Quels fichiers acceptent une modification
JPEG, HEIC et AVIF (ce que produisent les iPhone), PNG, WebP sous sa forme étendue et TIFF peuvent tous voir leur lieu lu, modifié, ajouté et effacé. Trois limites méritent d'être connues avant d'agir plutôt qu'après :
- Les fichiers bruts d'appareil — DNG, NEF, CR2 — acceptent qu'on retire un lieu, jamais qu'on en ajoute un. Un fichier brut est un original irremplaçable, et un fichier brut est un TIFF : l'abîmer serait irréversible.
- Un WebP de forme simple n'a nulle part où ranger un lieu. On sait le lire, pas lui en créer un.
- Les vidéos fonctionnent — MOV et MP4, les quatre opérations. Seule exception, la caméra d'action : elle enregistre le chemin parcouru seconde par seconde, et cette trace vit parmi les images elles-mêmes. Nous savons vous montrer le lieu d'un tel fichier, et nous n'y touchons pas — un effacement à moitié fait est pire que pas d'effacement du tout.
L'outil dit laquelle de ces limites concerne votre fichier dès que vous le déposez, avant que vous ayez fait quoi que ce soit. Le tableau complet est sur la page d'accueil, et il est rendu depuis le code que le moteur lit lui-même : il ne peut pas annoncer une capacité qui n'existe pas.
Modifier plusieurs photos d'un coup
Déposez tout le lot. Chaque fichier est lu, le lieu que vous indiquez est écrit dans tous ceux qui l'acceptent, et le résultat revient dans une seule archive ZIP. Les fichiers qui ne peuvent pas recevoir la modification sont nommés et rendus intacts, jamais écartés en silence : un lot qui annonce quarante réussites en ayant abandonné trois photos est le pire résultat possible pour ce genre d'outil.
Vérifier que la modification a bien eu lieu
Chaque fichier produit ici est relu avant de vous parvenir, par notre lecteur et par un second écrit par d'autres. Si le lieu relu ne correspond pas à celui demandé, ou si les deux lecteurs ne disent pas la même chose, l'opération est déclarée en échec et votre original vous est rendu intact. C'est la vérification que nous pouvons faire ; la vôtre vaut mieux, parce qu'elle ne dépend pas de nous :
exiftool -gps:all -n photo-geotager.jpg
ExifTool est la référence du domaine, gratuit et hors ligne.
Le -n demande des degrés décimaux plutôt que des degrés et des minutes, ce qui les
rend directement collables dans une carte.
Les questions qui reviennent
Est-ce que modifier le lieu change aussi la date ?
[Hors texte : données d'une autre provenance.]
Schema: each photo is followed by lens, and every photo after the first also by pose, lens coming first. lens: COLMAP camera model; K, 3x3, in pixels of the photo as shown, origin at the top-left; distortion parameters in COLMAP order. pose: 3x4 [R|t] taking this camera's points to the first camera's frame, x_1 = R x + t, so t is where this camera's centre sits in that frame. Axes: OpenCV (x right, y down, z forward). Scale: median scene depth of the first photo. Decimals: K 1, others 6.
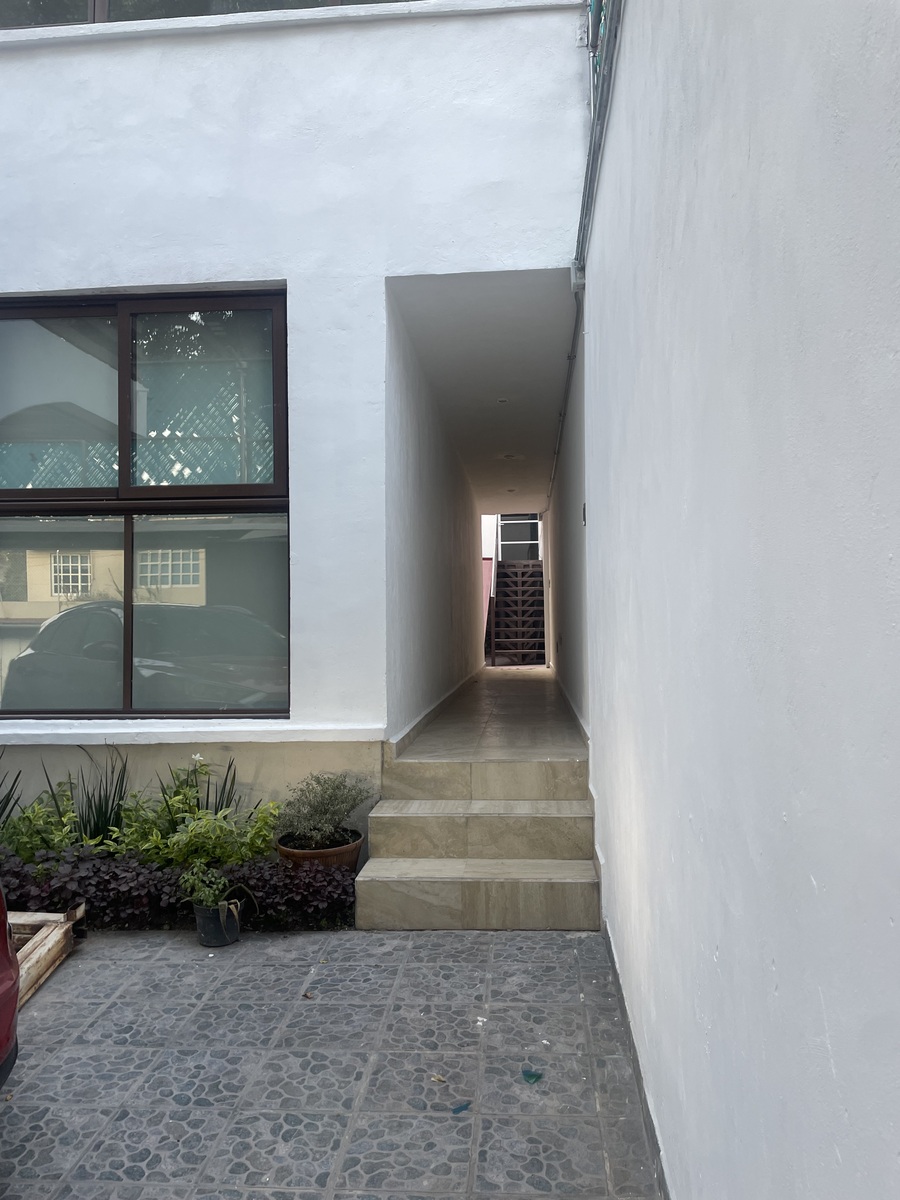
lens RADIAL K [[894.0, 0, 450.4], [0, 894.0, 603.5], [0, 0, 1]] dist [0.093047, -0.115111]
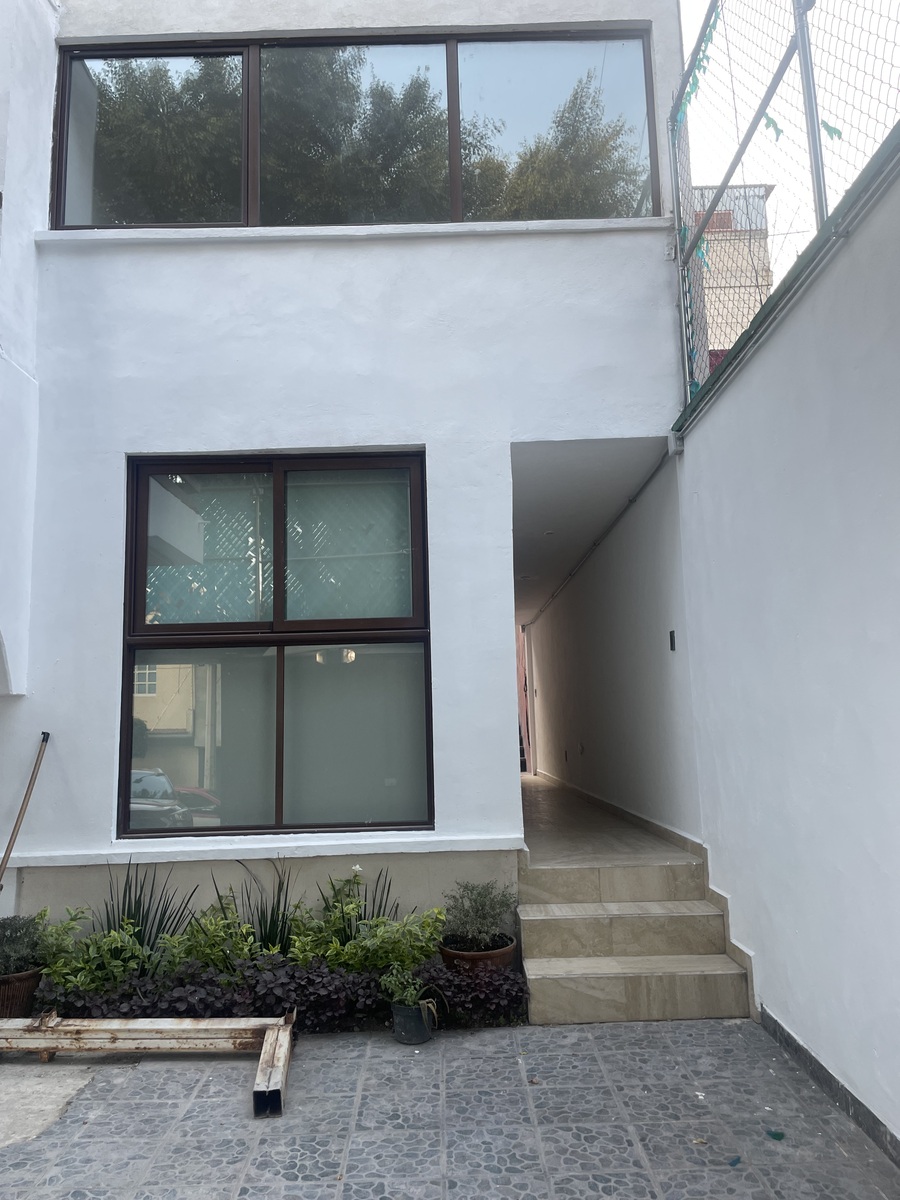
lens RADIAL K [[894.0, 0, 450.4], [0, 894.0, 603.5], [0, 0, 1]] dist [0.093047, -0.115111]
pose [[0.996371, -0.002204, 0.085089, -0.298700], [0.012156, 0.993102, -0.116621, -0.022078], [-0.084245, 0.117232, 0.989525, -0.148573]]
Non. Seuls les octets de la position sont écrits. La date, l'appareil, les réglages de prise de vue et l'objectif restent exactement ce qu'ils étaient — et l'outil le prouve, en comparant tous les autres octets du fichier à l'original.
Le nouveau lieu survivra-t-il à une mise en ligne ?
Souvent non. La plupart des réseaux sociaux recompressent la photo à l'envoi et perdent tout le bloc d'informations au passage, le lieu avec. C'est un effet de bord de leur chaîne de traitement, pas une promesse, et ce n'est pas uniforme : quelles applications retirent le lieu d'une photo détaille ce qui se passe réellement.
Peut-on modifier le lieu d'une capture d'écran ou d'un scan ?
Ces fichiers n'ont généralement aucun lieu, donc rien à modifier. Leur en donner un est une autre opération, avec d'autres limites : ajouter un lieu à une photo qui n'en a pas.
Et si je veux le faire disparaître plutôt que le déplacer ?
Alors n'inscrivez pas de coordonnées leurres — retirez-le. Supprimer la géolocalisation la retire des deux endroits où elle peut se cacher, et vérifie ensuite qu'aucune trace n'a survécu.